# KUTIPAN TEKS:

—————

Ulmy, Guru Garis Depan Mengabdi di Pedalaman Bengkayang, Tak Peduli Jalan Ekstrem Demi Mengajar
Raut wajah Ulmy Rakhmadai tak sama sekali tampak lelah. Tutur katanya penuh semangat, motivasi dan menginspirasi. Padahal, siang itu, perempuan 35 tahun ini sedang bercerita perjuangan tak mudah melintasi jalan rusak berkilo-kilo jalan kaki, demi mengajar siswa yang hanya berjumlah 7 orang di pedalaman Bengkayang.
Ulmy karib guru itu disapa, mengajar di SDN 16 Pagoh, Desa Lombakarya, Kecamatan Ledo, Bengkayang, sejak 2017. Ia pendatang. Asalnya dari Kota Padang, Sumatera Barat.
Ia masuk ke pelosok Bengkayang mengemban tugas mencerdaskan anak-anak bangsa, lewat program Guru Garis Depan (GGD) Kemendikbud RI. Saat itu, siswa SDN 16 Pagoh hanya tujuh orang.
Awal ditugaskan mengajar di SDN 16 Pagoh, ia diberi fasilitas rumah tinggal tak jauh dari sekolah tempatnya mengajar.
Namun, tempat tinggal itu tak memiliki fasilitas penerangan listrik. Apalagi sinyal telepon seluler, jauh panggang dari api.
Saat itu, ia masih lajang. Ada rasa khawatir tinggal di pedalaman, seorang diri. Akhirnya, Camat setempat menawarkannya numpang sementara rumah warga, di Desa Benkeliu, Kecamatan Tujuhbelas.
Di rumah warga itu sudah ada listrik. Sinyal telepon pun ada, walau tak begitu sempurna. Masih lumayan lah. Minimal bisa hubungi keluarga di Padang.
Hanya saja, jarak ke tempat sekolah sangat jauh. Sekitar 8 kilometer. Sementara, ia tak punya kendaraan sepeda, apalagi sepeda motor. Boro-boro.
Alhasil, tak ada cara lain untuk pegi mengajar selain jalan kaki. Saat musim panas, jalan yang dilintasi lumayan aman. Paling berdebu dan turun naik tanjakan, karena pedalaman Bengkayang perbukitan.
Yang sengsara, bila musim hujan tiba. Jalan sepanjang 8 kilometer itu jadi licin, berlubang, dan tanah yang diinjak lengket.
Bila terpeslet, sudah pasti mandi lumpur. Bahkan lebih ekstrem, bisa terjungkal menggelinding ke jurang.
“Kalau jalan kaki (pergi mengajar) terasa capek sekali, itu mau dua jam perjalanan baru sampai ke sekolah,” kata Ulmy sambil tertawa mengenang masa-masa perjuangan.

—————

# DATA YANG DIBERIKAN:
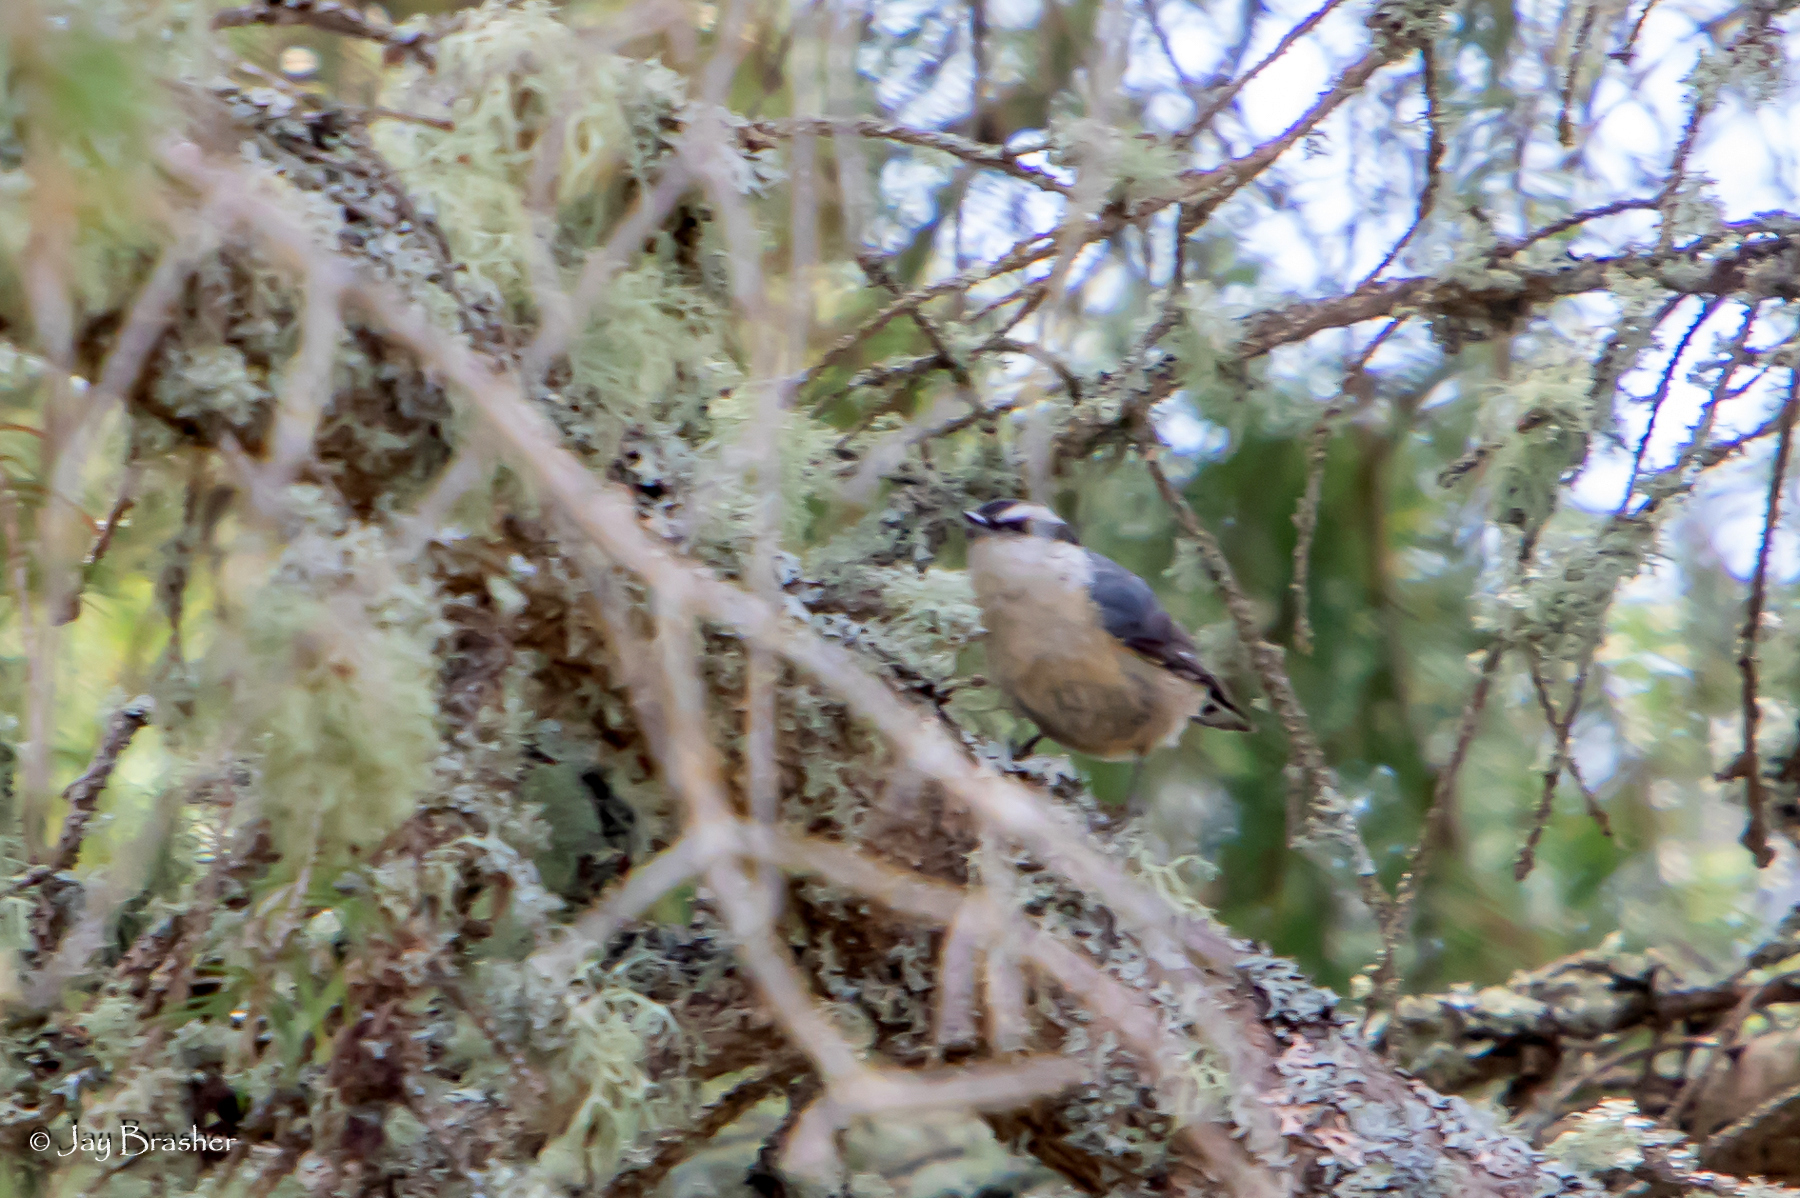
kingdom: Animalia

—————

# YANG PERLU DIKERJAKAN:
[1] Menurut teks tentang Ulmy, berapa jarak dari rumah warga tempat Ulmy menumpang ke sekolah?
[2] Tolong ketik ulang bagian teks tentang Ulmy yang dimulai dari "Di rumah warga" dan berakhir pada "menggelinding ke jurang.".
Daftar di atas tidak digunakan di sini.

# JAWABAN YANG DIHARAPKAN:
[1] Sekitar 8 kilometer.

[2]
Di rumah warga itu sudah ada listrik. Sinyal telepon pun ada, walau tak begitu sempurna. Masih lumayan lah. Minimal bisa hubungi keluarga di Padang.
Hanya saja, jarak ke tempat sekolah sangat jauh. Sekitar 8 kilometer. Sementara, ia tak punya kendaraan sepeda, apalagi sepeda motor. Boro-boro.
Alhasil, tak ada cara lain untuk pegi mengajar selain jalan kaki. Saat musim panas, jalan yang dilintasi lumayan aman. Paling berdebu dan turun naik tanjakan, karena pedalaman Bengkayang perbukitan.
Yang sengsara, bila musim hujan tiba. Jalan sepanjang 8 kilometer itu jadi licin, berlubang, dan tanah yang diinjak lengket.
Bila terpeslet, sudah pasti mandi lumpur. Bahkan lebih ekstrem, bisa terjungkal menggelinding ke jurang.